5 boneless, skinless chicken breasts, pounded to an even thickness
1/2 cup flour
salt
pepper
2 eggs
1 tbsp water
1 1/2 cups
Panko bread crumbs
about 5 tbsp olive oil, more if needed
4 oz fresh Mozzarella cheese, thinly sliced, more if desired
1/4 cup fresh Parmesan cheese, grated on a small box grater
Sauce
(I used doctored-up Ragu sauce, but only because I didn't have the tomatoes on hand. I will definitely try making this sauce the next time I make these.)
1 (15-oz) can crushed tomatoes, preferably Muir Glen fire-roasted crushed tomatoes
1 tbsp olive oil
chpd onion, optional
2 medium cloves garlic, finely chpd, optional
1/4 tsp salt
1/4 cup packed fresh basil, chopped (1/2 oz)
Mix the flour, salt and pepper together on a plate. In a shallow bowl, beat together the eggs and water. In another shallow bowl, pour in the Panko bread crumbs.
Between 2 sheets of waxed paper, pound the chicken breasts to an even thickness, about 1/2 inch. This will make them quite large, depending on the size of the breasts.
Dip the breasts in the flour mixture, coating both sides. Dip them in the egg mixture, coating them on both sides. Then dip them in the bread crumbs, coating them on both sides and pressing down the bread crumbs on both sides.
Brown the breaded chicken in a heated skillet in the oil, one at a time. Use about 1 tbsp of oil for each breast. Brown well on both sides. You can brown them until they are almost cooked through, and have a shorter baking time; or you can brown them just until browned and bake them longer. I did the latter, and ended up having to guess how long to bake the chicken, but they still came out very moist and delicious. Repeat the browning process with each chicken breast, adding about 1 tbsp of oil for each one.
Place the chicken on a rack inside a large roasting pan that is lined with foil. At this point, I grated some fresh Parmesan cheese on top of the chicken, thinking they would bake through more quickly than they did. Since the chicken took longer than I thought, the cheese ended up browning, but this may have contributed to the crispness of the breading - which ended up being very good. You could wait until the chicken is closer to being done, to add the Parmesan cheese.
Bake 425° for about 20 - 25 minutes, depending on the size of the chicken pieces. About 5 - 7 minutes before the end of cooking time, place the fresh Mozzarella cheese on each piece of chicken and continue baking until the cheese is melted. It does not need to brown.
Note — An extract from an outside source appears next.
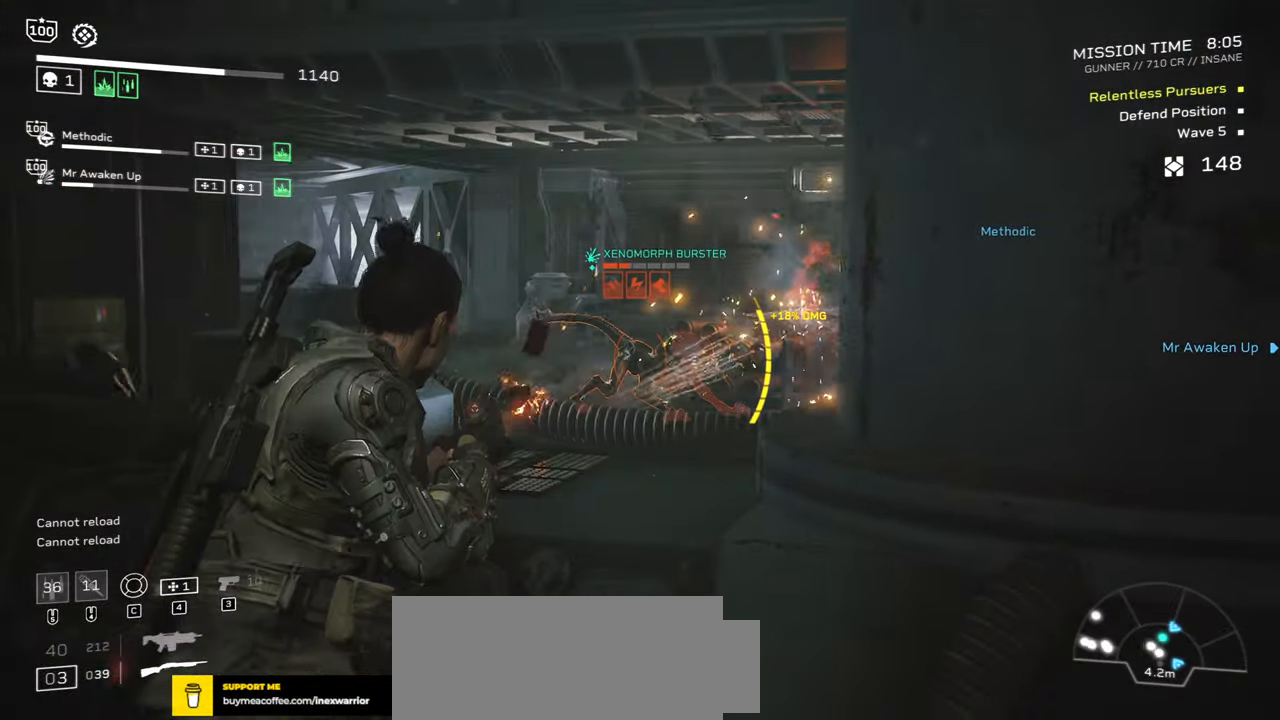
{"keys": [], "mouse": ["right"], "events": [[17, "mouse_left", "down"], [150, "mouse_left", "up"], [217, "mouse_left", "down"], [317, "mouse_left", "up"], [384, "mouse_left", "down"], [467, "mouse_left", "up"]]}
Spoon some of the sauce over the chicken, just before serving and then top with some more freshly grated Parmesan cheese.
If you brown the chicken in the skillet until they are cooked about halfway through, the baking time may take as little as 5 -7 minutes, according to the recipe. If this is the case, top right away with the fresh cheeses before baking.
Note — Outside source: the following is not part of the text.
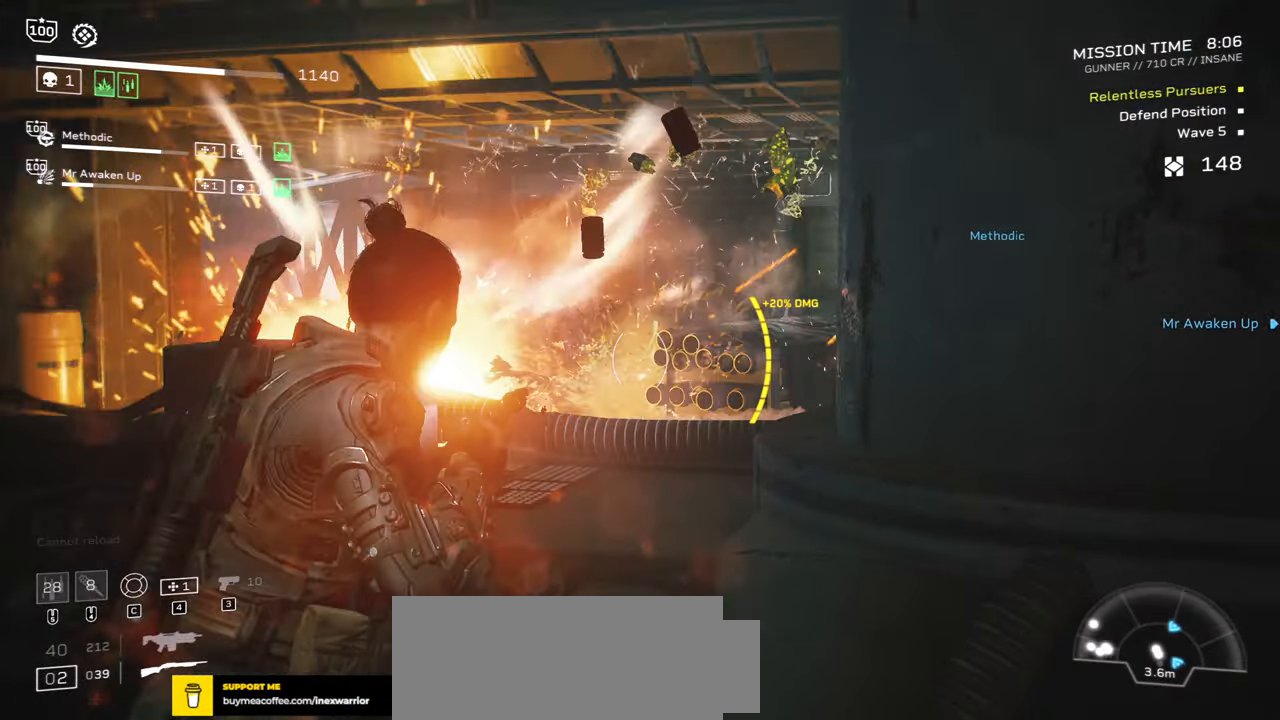
{"keys": ["r", "s"], "mouse": [], "events": [[34, "mouse_left", "down"], [150, "mouse_left", "up"], [184, "mouse_right", "up"], [250, "r", "down"], [367, "s", "down"], [417, "r", "up"], [500, "r", "down"]]}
Serve with cooked thin spaghetti noodles and a nice, crusty bread and a crisp green salad and you will have a most, delicious meal!
For the Sauce
In a clean skillet, over medium heat, saute the onion and garlic in 1 tbsp olive oil, stirring often, until onion is tender and slightly browned about 3 - 4 minutes. Stir in the tomatoes, stirring occasionally, until thickened, 4 - 5 minutes. Remove from heat and stir in the fresh basil. Serve the sauce over the chicken.